I am the walrus.
The concept grabbed me because it’s so outrageously oddball. I had forgotten this was a Kevin Smith project, and that’s good. I’m no fan of his films, but here he does something out of his usual bag of tricks with a dark horror tale. But perhaps it’s supposed to be more of a black comedy, as I laughed at most of the later scenes.
Granted I watched with my father, who doesn’t watch oddball films. So my laughter may have been a product of imagining what he was thinking.
The trailer, and the title, divulge that there is a plot about turning an annoying podcast dude into a walrus. Why this happens is interesting.
The idea is philosophical, basically that humanity is so wretched that it’s better to live as an animal. In this case it’s a walrus, but by choosing the walrus we have the issue of idealized nature being similarly carnivorous, hierarchical and prone to killing. So the idea of improving on humanity by returning to an animal state is ironically called into question. If the animal had been an herbivore, the story may have unfolded differently, but man’s similarities to the walrus also factor in here.
So this mission of the antagonist twists the usual horror plot around a bit.
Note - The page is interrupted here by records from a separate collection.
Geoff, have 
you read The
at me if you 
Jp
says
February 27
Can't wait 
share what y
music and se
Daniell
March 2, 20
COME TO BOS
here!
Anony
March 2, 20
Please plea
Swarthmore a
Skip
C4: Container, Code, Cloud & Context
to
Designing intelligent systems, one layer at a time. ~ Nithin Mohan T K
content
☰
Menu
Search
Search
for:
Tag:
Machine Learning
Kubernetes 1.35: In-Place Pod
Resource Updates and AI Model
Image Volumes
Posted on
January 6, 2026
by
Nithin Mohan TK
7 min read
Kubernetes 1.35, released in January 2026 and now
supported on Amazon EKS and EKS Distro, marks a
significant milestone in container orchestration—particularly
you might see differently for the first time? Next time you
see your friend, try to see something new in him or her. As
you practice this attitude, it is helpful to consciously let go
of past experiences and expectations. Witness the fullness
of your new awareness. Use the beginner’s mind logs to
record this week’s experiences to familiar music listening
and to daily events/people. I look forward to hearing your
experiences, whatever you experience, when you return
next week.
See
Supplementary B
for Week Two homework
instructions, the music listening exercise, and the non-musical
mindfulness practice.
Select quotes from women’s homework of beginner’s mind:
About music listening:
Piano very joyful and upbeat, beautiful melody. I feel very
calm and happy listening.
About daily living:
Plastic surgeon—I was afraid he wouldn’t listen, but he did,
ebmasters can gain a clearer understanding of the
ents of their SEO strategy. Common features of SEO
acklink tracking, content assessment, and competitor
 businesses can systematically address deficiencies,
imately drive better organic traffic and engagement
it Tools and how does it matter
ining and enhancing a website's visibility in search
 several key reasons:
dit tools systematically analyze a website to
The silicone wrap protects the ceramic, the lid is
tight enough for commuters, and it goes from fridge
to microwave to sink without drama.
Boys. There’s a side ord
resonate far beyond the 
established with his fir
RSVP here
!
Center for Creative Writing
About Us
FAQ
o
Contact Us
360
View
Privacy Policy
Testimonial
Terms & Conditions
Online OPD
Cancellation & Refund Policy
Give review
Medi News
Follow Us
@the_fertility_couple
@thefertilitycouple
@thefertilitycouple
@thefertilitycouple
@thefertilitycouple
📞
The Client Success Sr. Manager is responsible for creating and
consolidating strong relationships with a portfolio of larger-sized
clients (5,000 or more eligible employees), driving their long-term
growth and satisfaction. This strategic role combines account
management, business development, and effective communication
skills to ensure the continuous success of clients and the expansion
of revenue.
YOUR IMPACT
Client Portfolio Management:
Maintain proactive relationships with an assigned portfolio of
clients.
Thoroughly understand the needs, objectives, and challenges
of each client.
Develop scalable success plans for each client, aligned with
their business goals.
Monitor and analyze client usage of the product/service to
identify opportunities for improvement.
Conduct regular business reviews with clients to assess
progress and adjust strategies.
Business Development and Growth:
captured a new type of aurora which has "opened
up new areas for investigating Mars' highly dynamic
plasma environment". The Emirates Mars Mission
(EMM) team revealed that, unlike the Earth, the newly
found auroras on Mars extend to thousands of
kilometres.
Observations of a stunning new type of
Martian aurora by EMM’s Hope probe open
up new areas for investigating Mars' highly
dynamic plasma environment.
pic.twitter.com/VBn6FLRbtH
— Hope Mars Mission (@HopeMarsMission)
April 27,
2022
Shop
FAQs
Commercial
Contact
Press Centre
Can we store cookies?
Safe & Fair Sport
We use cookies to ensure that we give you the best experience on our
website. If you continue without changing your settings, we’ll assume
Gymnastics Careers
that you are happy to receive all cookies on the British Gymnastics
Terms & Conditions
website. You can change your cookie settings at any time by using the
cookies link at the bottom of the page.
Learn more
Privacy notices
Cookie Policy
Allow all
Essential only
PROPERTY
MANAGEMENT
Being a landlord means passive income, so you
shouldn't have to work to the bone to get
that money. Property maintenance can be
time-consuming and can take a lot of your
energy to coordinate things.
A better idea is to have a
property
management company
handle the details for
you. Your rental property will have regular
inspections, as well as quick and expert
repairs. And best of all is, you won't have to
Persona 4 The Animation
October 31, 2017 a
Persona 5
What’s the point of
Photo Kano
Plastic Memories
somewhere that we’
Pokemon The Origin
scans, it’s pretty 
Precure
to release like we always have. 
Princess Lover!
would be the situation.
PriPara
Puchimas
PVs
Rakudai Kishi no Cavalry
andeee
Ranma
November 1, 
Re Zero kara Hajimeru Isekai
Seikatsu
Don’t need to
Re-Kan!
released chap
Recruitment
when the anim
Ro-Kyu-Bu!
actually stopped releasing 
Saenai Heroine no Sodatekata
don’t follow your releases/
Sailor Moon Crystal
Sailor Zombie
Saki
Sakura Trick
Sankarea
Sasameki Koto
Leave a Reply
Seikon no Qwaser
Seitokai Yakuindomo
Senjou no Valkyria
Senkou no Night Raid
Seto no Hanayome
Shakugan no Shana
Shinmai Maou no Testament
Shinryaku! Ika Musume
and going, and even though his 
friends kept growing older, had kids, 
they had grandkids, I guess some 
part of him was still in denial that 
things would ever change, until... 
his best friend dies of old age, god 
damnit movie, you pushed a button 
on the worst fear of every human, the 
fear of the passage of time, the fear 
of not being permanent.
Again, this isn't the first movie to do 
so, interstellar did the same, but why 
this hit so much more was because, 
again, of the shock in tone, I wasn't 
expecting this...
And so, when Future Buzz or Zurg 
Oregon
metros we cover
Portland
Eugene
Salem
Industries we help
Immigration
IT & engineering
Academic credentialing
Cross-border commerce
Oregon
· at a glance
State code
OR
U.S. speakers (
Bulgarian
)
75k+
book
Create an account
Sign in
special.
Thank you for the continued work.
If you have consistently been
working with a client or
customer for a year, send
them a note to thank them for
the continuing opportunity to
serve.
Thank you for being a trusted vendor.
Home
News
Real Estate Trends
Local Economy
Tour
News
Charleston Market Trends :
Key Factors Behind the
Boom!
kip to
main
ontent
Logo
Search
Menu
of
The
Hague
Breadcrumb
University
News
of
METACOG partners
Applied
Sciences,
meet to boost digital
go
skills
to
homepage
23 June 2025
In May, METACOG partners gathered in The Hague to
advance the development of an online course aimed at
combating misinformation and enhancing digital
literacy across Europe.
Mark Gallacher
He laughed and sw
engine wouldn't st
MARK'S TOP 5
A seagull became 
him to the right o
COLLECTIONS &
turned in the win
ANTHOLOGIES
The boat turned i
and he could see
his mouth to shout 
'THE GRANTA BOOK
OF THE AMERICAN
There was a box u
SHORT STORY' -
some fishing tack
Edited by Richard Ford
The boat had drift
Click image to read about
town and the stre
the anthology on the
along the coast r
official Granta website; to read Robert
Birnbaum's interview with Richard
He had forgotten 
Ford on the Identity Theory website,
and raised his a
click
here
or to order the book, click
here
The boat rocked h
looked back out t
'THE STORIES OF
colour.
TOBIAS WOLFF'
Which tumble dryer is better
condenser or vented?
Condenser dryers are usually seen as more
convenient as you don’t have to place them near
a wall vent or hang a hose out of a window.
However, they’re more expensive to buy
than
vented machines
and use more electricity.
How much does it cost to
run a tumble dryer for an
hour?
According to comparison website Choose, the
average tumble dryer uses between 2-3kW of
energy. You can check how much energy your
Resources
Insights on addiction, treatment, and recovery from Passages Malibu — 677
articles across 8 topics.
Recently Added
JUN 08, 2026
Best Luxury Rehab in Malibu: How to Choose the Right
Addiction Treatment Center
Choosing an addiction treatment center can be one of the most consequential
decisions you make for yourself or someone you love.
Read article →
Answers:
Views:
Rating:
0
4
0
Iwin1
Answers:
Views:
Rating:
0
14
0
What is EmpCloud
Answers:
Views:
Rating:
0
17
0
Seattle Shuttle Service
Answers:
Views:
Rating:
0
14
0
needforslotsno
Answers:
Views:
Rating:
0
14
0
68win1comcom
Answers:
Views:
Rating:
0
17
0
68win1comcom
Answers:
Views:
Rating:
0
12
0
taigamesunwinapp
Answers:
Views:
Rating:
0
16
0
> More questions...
The main guy, the podcaster, isn’t all that likable either. He’s not such a good guy, and it seems that the madman isn’t such a purely evil one, given his rationale. But then things get weird.
It’s a relatively slow film, lots of talking. I didn’t recognize the appearance of Johnny Depp as the eccentric French detective on the trail of the psycho. But he was interesting, at least enough to inject some levity into the dark recesses of body mutilation and forced species transformation.
It’s a glass half-full, alternative kind of movie, now at the big red boxes.